Thank you, Prof, for the detailed explanation, I did follow exactly lab 1 solutions to build the new 5 doors game however not sure what I messed in the code in order to produce the correct proportions, can I share the same here? or to be sent in private

lecy commented 2 years ago

These are solutions from the original game (two goats, one car). Not the 5-door game.

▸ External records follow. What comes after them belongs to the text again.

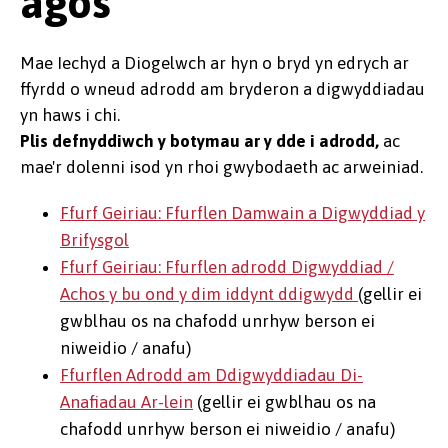
agos
Mae Iechyd a Diogelwch ar hyn o bryd yn edrych ar
ffyrdd o wneud adrodd am bryderon a digwyddiadau
yn haws i chi.
Plis defnyddiwch y botymau ar y dde i adrodd,
ac
mae'r dolenni isod yn rhoi gwybodaeth ac arweiniad.
Ffurf Geiriau: Ffurflen Damwain a Digwyddiad y
Brifysgol
Ffurf Geiriau: Ffurflen adrodd Digwyddiad /
Achos y bu ond y dim iddynt ddigwydd
(gellir ei
gwblhau os na chafodd unrhyw berson ei
niweidio / anafu)
Ffurflen Adrodd am Ddigwyddiadau Di-
Anafiadau Ar-lein
(gellir ei gwblhau os na
chafodd unrhyw berson ei niweidio / anafu)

Your results above looked correct. I was just noting an easy way to share as proportions instead of counts (I had to calculate the row proportions myself to check your solution).

table( results.df ) %>% 
  prop.table( margin=1 ) %>%  # row proportions
  round( 2 )
##         outcome
## strategy LOSE  WIN
##   stay   0.67 0.33
##   switch 0.33 0.67
AhmedRashwanASU commented 2 years ago

Great then, I will proceed.

AhmedRashwanASU commented 2 years ago

Good day Prof, @lecy

When Trying to simulate the game of 7 goats and 3 cars, getting the below error while running the simulation code, any advice note that I'm following the code provided in the solutions of Lab 1

Code:

library(dplyr) results.df <- NULL # collector for( i in 1:1000 ) # iterator { game.outcome <- play_game() results.df <- rbind( results.df, game.outcome ) }

Console Output:

Error in sample(x = rep(c("goat", "car"), c(num.goats, num.cars)), size = (num.goats + : argument "num.goats" is missing, with no default

lecy commented 2 years ago

You need to make sure you are using the new functions that allow for larger games and not the original. Check back over the solutions. They should be there.

num.goats <- 7
num.cars <- 3
create_game <- function( num.goats, num.cars )
{
    a.game <- sample( x=rep( c("goat","car"), c(num.goats,num.cars) ), 
                      size=(num.goats+num.cars), replace=F )
    return( a.game )
}

create_game( num.goats=7, num.cars=3 )

Also make sure your play_game() function is passing all of the required variables to the new functions.